Hi , Charon ! What ’s that ? You ’re jealous that Plutobroke the mastermind of geophysicistsworldwide yesterday , and need attention ? Fine , let ’s see what you look like up close ! Beautiful crater , lovely fluent plains , a few nerveless linear features … Wait a minute , is that a lot in a moat ? How did you create that ? !
After impressing us yesterday witha gorgeous full - magnetic disk view of Pluto ’s large Sun Myung Moon Charon , the New Horizons ballistic capsule send home an amazing high - resoluteness frame look at a small segment of the surface in resplendent 380 beat per pixel ( 1,200 feet per picture element ) resolution . Taken just 79,000 kilometer ( 49,000 stat mi ) about 1.5 hours before the stuffy approach on July 14th , the belt covers an area some 390 kilometers ( 240 miles ) long . This is the high - resolve look we ’ll get at the moon ’s surface during initial downlinks .
And it ’s making my head hurt in the best possible way .

Geoscience is at its heart a very straightforward science . The first stage of exploring a raw world is simple : await at it . Look at it from far away to get the liberal picture , and in as much point as you may manage to spot all its piffling queerness . Later , we’ll add in spectrographsto check out chemical substance distribution in the surface and the atmosphere , temperature , pressure , and even alien things like how plasma and gamy energy particles are interact with the worlds . But for now , we use what we can see in the optical spectrum to practice the all right artistic production of morphology , trying to understand how the features and landforms were created on this massive moon .

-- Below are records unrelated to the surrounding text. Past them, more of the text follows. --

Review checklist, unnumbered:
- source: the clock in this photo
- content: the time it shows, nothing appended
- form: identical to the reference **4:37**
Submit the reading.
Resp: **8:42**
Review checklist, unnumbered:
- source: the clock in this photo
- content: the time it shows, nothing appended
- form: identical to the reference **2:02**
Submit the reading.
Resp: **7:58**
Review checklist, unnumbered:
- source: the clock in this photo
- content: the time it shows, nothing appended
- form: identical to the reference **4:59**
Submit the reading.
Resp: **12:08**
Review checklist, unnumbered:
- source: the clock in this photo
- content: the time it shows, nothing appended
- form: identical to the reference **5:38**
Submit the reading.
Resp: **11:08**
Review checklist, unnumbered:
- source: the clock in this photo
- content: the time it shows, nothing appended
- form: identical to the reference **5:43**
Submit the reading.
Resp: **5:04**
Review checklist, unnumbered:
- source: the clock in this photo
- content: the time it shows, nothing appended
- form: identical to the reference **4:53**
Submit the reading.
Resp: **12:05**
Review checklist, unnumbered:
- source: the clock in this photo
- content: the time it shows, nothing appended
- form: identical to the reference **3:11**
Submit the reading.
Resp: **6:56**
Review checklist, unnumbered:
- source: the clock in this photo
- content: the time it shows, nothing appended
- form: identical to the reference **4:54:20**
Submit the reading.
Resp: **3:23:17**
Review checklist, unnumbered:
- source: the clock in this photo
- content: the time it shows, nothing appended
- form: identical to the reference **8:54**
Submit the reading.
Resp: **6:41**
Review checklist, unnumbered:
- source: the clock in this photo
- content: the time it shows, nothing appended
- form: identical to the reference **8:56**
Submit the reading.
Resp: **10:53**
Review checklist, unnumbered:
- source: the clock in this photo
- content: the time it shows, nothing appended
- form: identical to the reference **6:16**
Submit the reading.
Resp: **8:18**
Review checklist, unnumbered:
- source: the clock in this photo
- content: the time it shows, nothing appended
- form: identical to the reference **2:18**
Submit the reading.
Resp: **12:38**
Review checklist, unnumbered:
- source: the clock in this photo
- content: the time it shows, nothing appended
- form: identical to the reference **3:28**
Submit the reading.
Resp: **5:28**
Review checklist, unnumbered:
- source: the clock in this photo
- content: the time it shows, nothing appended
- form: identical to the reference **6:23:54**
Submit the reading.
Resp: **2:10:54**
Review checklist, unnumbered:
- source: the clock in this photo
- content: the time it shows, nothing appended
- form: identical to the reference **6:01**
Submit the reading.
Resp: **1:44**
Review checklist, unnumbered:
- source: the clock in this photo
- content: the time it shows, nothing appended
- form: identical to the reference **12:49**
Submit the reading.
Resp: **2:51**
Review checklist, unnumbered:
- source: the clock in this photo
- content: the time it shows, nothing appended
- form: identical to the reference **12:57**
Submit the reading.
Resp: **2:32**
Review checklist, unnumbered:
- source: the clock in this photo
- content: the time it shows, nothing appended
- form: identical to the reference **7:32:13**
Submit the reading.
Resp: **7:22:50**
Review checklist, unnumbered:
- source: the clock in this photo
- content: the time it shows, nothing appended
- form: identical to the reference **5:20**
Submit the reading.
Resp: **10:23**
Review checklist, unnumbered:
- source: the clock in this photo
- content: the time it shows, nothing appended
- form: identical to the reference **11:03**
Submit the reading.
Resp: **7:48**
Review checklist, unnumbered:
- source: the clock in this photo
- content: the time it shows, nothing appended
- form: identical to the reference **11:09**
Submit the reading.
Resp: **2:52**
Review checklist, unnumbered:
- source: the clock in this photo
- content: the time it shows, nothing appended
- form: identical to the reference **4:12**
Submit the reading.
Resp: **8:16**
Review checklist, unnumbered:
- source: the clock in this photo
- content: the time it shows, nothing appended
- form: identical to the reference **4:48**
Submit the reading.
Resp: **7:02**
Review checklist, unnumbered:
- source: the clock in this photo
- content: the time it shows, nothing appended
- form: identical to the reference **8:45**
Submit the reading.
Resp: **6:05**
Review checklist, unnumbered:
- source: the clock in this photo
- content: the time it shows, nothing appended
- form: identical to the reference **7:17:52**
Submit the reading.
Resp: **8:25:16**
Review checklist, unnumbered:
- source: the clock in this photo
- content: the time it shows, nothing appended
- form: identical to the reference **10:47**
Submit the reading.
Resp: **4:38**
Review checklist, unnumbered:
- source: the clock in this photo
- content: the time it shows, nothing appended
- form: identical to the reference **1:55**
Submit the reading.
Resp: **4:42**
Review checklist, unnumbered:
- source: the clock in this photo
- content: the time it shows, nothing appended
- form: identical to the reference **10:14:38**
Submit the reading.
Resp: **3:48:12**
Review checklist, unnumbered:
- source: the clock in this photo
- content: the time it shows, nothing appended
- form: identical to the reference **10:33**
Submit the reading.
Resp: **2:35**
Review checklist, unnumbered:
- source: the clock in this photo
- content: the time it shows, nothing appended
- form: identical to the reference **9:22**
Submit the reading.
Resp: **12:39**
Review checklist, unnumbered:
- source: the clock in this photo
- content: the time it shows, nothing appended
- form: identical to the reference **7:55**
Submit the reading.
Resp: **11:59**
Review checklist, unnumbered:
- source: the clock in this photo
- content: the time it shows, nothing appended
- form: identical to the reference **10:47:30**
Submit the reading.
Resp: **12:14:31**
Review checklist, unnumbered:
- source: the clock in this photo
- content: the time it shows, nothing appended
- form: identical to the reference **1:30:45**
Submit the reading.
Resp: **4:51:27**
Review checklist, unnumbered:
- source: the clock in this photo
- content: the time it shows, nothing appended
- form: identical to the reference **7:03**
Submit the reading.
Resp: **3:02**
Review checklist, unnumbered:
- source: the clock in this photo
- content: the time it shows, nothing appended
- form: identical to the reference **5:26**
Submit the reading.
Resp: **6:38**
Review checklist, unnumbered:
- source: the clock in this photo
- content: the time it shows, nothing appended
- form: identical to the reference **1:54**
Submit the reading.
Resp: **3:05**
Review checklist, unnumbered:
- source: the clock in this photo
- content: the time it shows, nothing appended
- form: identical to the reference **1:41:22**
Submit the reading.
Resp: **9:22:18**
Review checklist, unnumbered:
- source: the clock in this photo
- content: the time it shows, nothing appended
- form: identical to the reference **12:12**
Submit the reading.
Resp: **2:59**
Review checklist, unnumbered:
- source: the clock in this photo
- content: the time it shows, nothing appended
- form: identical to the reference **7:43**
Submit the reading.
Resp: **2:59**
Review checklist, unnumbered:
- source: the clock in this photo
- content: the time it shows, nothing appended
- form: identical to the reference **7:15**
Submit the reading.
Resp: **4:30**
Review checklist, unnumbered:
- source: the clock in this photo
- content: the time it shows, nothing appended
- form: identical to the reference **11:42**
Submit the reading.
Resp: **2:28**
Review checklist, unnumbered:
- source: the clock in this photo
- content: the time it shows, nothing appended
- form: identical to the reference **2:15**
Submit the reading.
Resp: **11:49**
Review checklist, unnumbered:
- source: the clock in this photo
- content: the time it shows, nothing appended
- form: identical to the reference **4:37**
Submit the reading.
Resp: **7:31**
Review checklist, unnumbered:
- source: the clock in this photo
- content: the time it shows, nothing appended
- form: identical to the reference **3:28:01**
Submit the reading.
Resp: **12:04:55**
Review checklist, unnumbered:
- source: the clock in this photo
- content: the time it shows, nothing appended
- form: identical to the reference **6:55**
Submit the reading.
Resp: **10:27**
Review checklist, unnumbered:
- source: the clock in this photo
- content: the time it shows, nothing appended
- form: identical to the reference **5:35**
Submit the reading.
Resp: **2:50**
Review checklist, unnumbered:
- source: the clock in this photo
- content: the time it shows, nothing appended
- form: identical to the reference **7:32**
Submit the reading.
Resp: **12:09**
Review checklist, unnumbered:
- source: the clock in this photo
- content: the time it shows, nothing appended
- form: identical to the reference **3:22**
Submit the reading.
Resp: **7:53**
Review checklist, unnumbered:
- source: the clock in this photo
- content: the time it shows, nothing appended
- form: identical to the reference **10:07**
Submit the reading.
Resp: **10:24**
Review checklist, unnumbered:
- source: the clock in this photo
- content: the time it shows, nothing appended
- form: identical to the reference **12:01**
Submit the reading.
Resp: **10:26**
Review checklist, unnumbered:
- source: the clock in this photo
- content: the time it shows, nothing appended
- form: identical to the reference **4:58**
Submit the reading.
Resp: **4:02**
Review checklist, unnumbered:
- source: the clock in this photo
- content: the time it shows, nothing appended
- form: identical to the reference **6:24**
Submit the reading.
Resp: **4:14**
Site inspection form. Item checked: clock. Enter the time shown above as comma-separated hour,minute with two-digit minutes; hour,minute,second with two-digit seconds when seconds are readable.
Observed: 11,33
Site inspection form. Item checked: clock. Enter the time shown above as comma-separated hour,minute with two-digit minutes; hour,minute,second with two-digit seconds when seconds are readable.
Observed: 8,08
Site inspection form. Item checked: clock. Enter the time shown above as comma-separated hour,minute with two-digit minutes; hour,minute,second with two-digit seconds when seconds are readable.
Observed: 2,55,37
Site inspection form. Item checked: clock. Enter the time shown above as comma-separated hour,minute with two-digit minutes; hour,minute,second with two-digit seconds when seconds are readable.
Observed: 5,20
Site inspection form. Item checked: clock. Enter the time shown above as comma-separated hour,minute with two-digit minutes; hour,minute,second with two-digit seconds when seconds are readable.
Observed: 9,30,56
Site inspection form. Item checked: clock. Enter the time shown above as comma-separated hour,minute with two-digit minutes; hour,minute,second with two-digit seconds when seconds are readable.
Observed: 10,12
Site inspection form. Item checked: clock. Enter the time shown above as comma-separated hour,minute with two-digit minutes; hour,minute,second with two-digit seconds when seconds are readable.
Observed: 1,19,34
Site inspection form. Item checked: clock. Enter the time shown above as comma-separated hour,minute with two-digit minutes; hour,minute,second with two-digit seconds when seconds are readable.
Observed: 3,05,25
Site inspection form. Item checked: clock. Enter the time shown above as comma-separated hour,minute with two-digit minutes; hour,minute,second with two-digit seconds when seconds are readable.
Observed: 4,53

Charon at approximately 380 meters per pixel resolution , go around so that north is to the left . Image credit : NASA / JHUAPL / SwRI
When I see a pic like this , the first matter I do is attempt to match up the landforms I see with other , similar landforms I ’ve observed in the past tense . Sometimes it ’s easygoing — as a lifelong occupant of the west coast , I can spot a fault trace without falter . Other time it ’s like a geomorphic game of Concentration as I contend to call in where I once see a similar feature alien to my local terrain . Gazing at this first close look at Charon , I ’m flipping through my inventory of every other synodic month I ’ve find out photograph of , trying to remember the features carved in ancient rock and fluid ice rink .

For years , Charon was a fuzzy lump blurring Pluto ’s spherical lines in any observation we made . Last week , we amaze our first spirit at the surface , andI trace it as probably clean leaden and boring . A few days later , we saw our first traces of geology . Yesterday , I gleefully apologized for being wrong while oohing over colossal canyons . And today , I ’m reassure by conversant Crater and wholly confused by a pot ringed by a moat .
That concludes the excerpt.